The director of the study, Dr. James Levine, an endocrinologist and nutritionist at the Mayo Clinic, said the findings offered hope to overweight people, suggesting that relatively simple and painless changes in their daily behavior, like making an effort to walk more and ride less, could help control weight. He said that increases in obesity in recent decades could be traced more to declines in daily exercise — more time spent in cars, behind desks and in front of computers and televisions — than to increases in eating.

In an environment that allows people to be sedentary, those with a biological predisposition to sit still will do so, he said. In contrast, the restless ones will find ways to burn off calories, even if it means walking around their desks.

"People with obesity are tremendously efficient," Levine said. "Any opportunity not to waste energy, they take. If you think about it that way, it all makes sense. As soon as they have an opportunity to sit down and not waste those calories, they do."

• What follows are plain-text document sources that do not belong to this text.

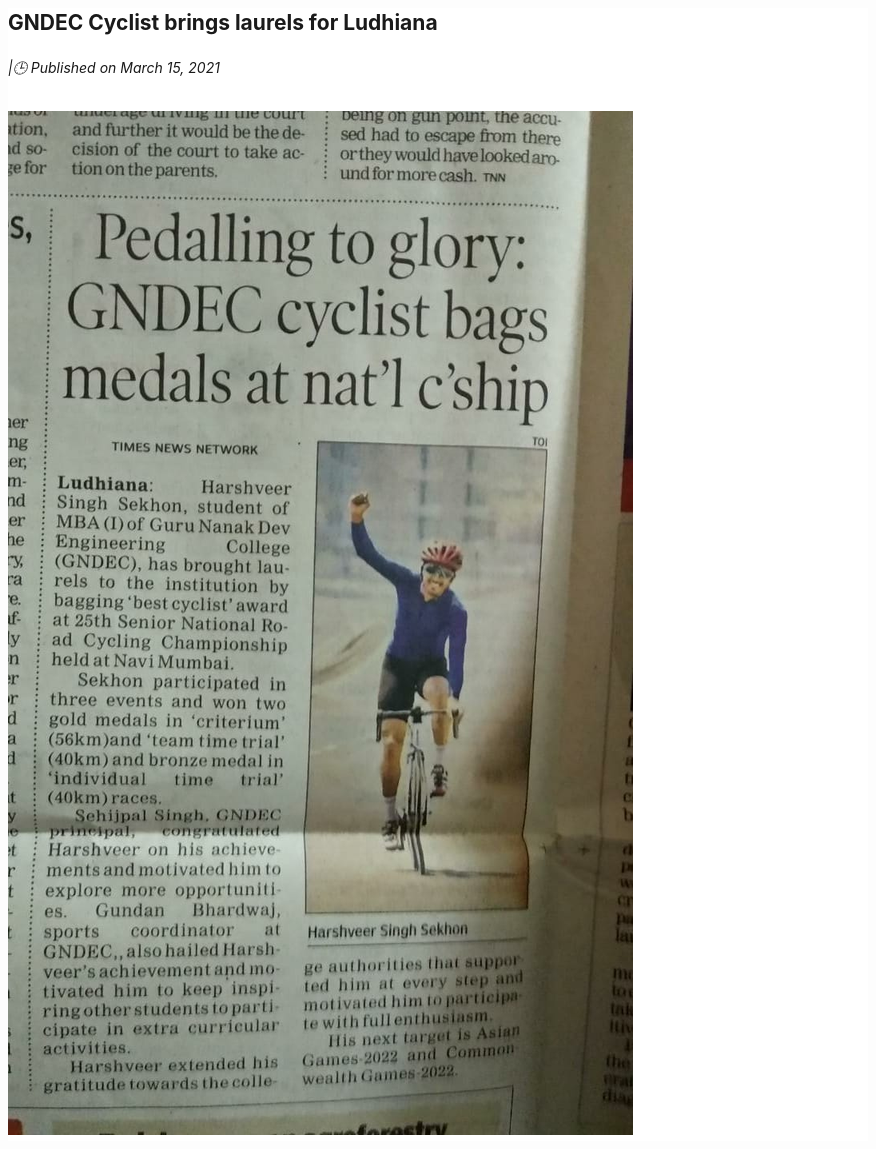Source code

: 
## GNDEC Cyclist brings laurels for Ludhiana

###### |🕒 Published on March 15, 2021

![HSR](Images/cyclist.jpeg)
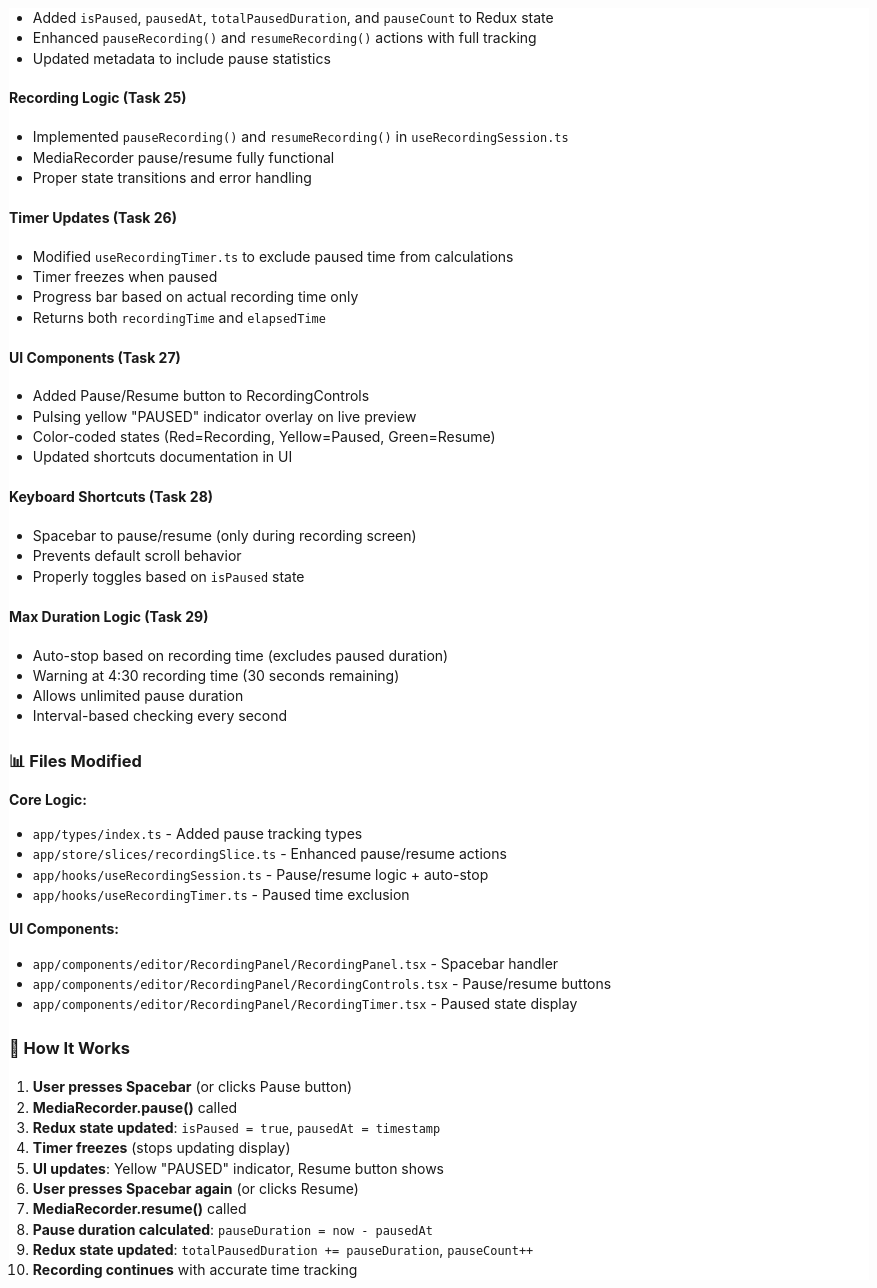 - Added `isPaused`, `pausedAt`, `totalPausedDuration`, and `pauseCount` to Redux state
- Enhanced `pauseRecording()` and `resumeRecording()` actions with full tracking
- Updated metadata to include pause statistics

#### Recording Logic (Task 25)

- Implemented `pauseRecording()` and `resumeRecording()` in `useRecordingSession.ts`
- MediaRecorder pause/resume fully functional
- Proper state transitions and error handling

#### Timer Updates (Task 26)

- Modified `useRecordingTimer.ts` to exclude paused time from calculations
- Timer freezes when paused
- Progress bar based on actual recording time only
- Returns both `recordingTime` and `elapsedTime`

#### UI Components (Task 27)

- Added Pause/Resume button to RecordingControls
- Pulsing yellow "PAUSED" indicator overlay on live preview
- Color-coded states (Red=Recording, Yellow=Paused, Green=Resume)
- Updated shortcuts documentation in UI

#### Keyboard Shortcuts (Task 28)

- Spacebar to pause/resume (only during recording screen)
- Prevents default scroll behavior
- Properly toggles based on `isPaused` state

#### Max Duration Logic (Task 29)

- Auto-stop based on recording time (excludes paused duration)
- Warning at 4:30 recording time (30 seconds remaining)
- Allows unlimited pause duration
- Interval-based checking every second

### 📊 Files Modified

**Core Logic:**

- `app/types/index.ts` - Added pause tracking types
- `app/store/slices/recordingSlice.ts` - Enhanced pause/resume actions
- `app/hooks/useRecordingSession.ts` - Pause/resume logic + auto-stop
- `app/hooks/useRecordingTimer.ts` - Paused time exclusion

**UI Components:**

- `app/components/editor/RecordingPanel/RecordingPanel.tsx` - Spacebar handler
- `app/components/editor/RecordingPanel/RecordingControls.tsx` - Pause/resume buttons
- `app/components/editor/RecordingPanel/RecordingTimer.tsx` - Paused state display

### 🚀 How It Works

1. **User presses Spacebar** (or clicks Pause button)
2. **MediaRecorder.pause()** called
3. **Redux state updated**: `isPaused = true`, `pausedAt = timestamp`
4. **Timer freezes** (stops updating display)
5. **UI updates**: Yellow "PAUSED" indicator, Resume button shows
6. **User presses Spacebar again** (or clicks Resume)
7. **MediaRecorder.resume()** called
8. **Pause duration calculated**: `pauseDuration = now - pausedAt`
9. **Redux state updated**: `totalPausedDuration += pauseDuration`, `pauseCount++`
10. **Recording continues** with accurate time tracking
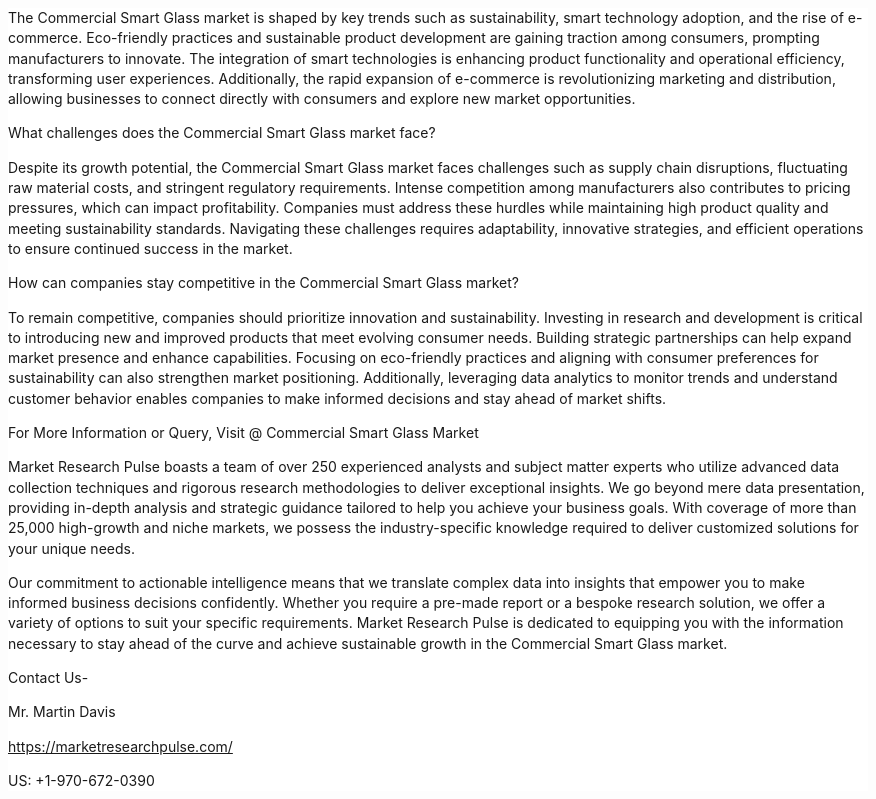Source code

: The Commercial Smart Glass market is shaped by key trends such as sustainability, smart technology adoption, and the rise of e-commerce. Eco-friendly practices and sustainable product development are gaining traction among consumers, prompting manufacturers to innovate. The integration of smart technologies is enhancing product functionality and operational efficiency, transforming user experiences. Additionally, the rapid expansion of e-commerce is revolutionizing marketing and distribution, allowing businesses to connect directly with consumers and explore new market opportunities.

What challenges does the Commercial Smart Glass market face?

Despite its growth potential, the Commercial Smart Glass market faces challenges such as supply chain disruptions, fluctuating raw material costs, and stringent regulatory requirements. Intense competition among manufacturers also contributes to pricing pressures, which can impact profitability. Companies must address these hurdles while maintaining high product quality and meeting sustainability standards. Navigating these challenges requires adaptability, innovative strategies, and efficient operations to ensure continued success in the market.

How can companies stay competitive in the Commercial Smart Glass market?

To remain competitive, companies should prioritize innovation and sustainability. Investing in research and development is critical to introducing new and improved products that meet evolving consumer needs. Building strategic partnerships can help expand market presence and enhance capabilities. Focusing on eco-friendly practices and aligning with consumer preferences for sustainability can also strengthen market positioning. Additionally, leveraging data analytics to monitor trends and understand customer behavior enables companies to make informed decisions and stay ahead of market shifts.

For More Information or Query, Visit @ Commercial Smart Glass Market

Market Research Pulse boasts a team of over 250 experienced analysts and subject matter experts who utilize advanced data collection techniques and rigorous research methodologies to deliver exceptional insights. We go beyond mere data presentation, providing in-depth analysis and strategic guidance tailored to help you achieve your business goals. With coverage of more than 25,000 high-growth and niche markets, we possess the industry-specific knowledge required to deliver customized solutions for your unique needs.

Our commitment to actionable intelligence means that we translate complex data into insights that empower you to make informed business decisions confidently. Whether you require a pre-made report or a bespoke research solution, we offer a variety of options to suit your specific requirements. Market Research Pulse is dedicated to equipping you with the information necessary to stay ahead of the curve and achieve sustainable growth in the Commercial Smart Glass market.

Contact Us-

Mr. Martin Davis

https://marketresearchpulse.com/

US: +1-970-672-0390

Participants in the study went through three 11-week phases over a year or so in which their diets were carefully controlled to maintain, increase or decrease their weight. They were paid $2,000 at the end of each phase, for a total of $6,000.

Each phase included a 10-day period during which they had to wear the underwear with the sensors around the clock, taking it off for only about 15 minutes a day to shower and get a fresh set from the researchers.

The top was either an undershirt or a sports bra made of Lycra, and the bottom was a risque-looking pair of shorts with openings at the crotch and backside so the garment would not have to be lowered during the day, which would have disturbed the sensors.

Levine said he had designed the outfit with a colleague.

"We had to be very creative," he said. "And you have to test them for comfort. I would put them on top of my suit. Mayo has a very strict dress code. Nothing gave me more pleasure than to wander around with this bizarre underwear over my suit."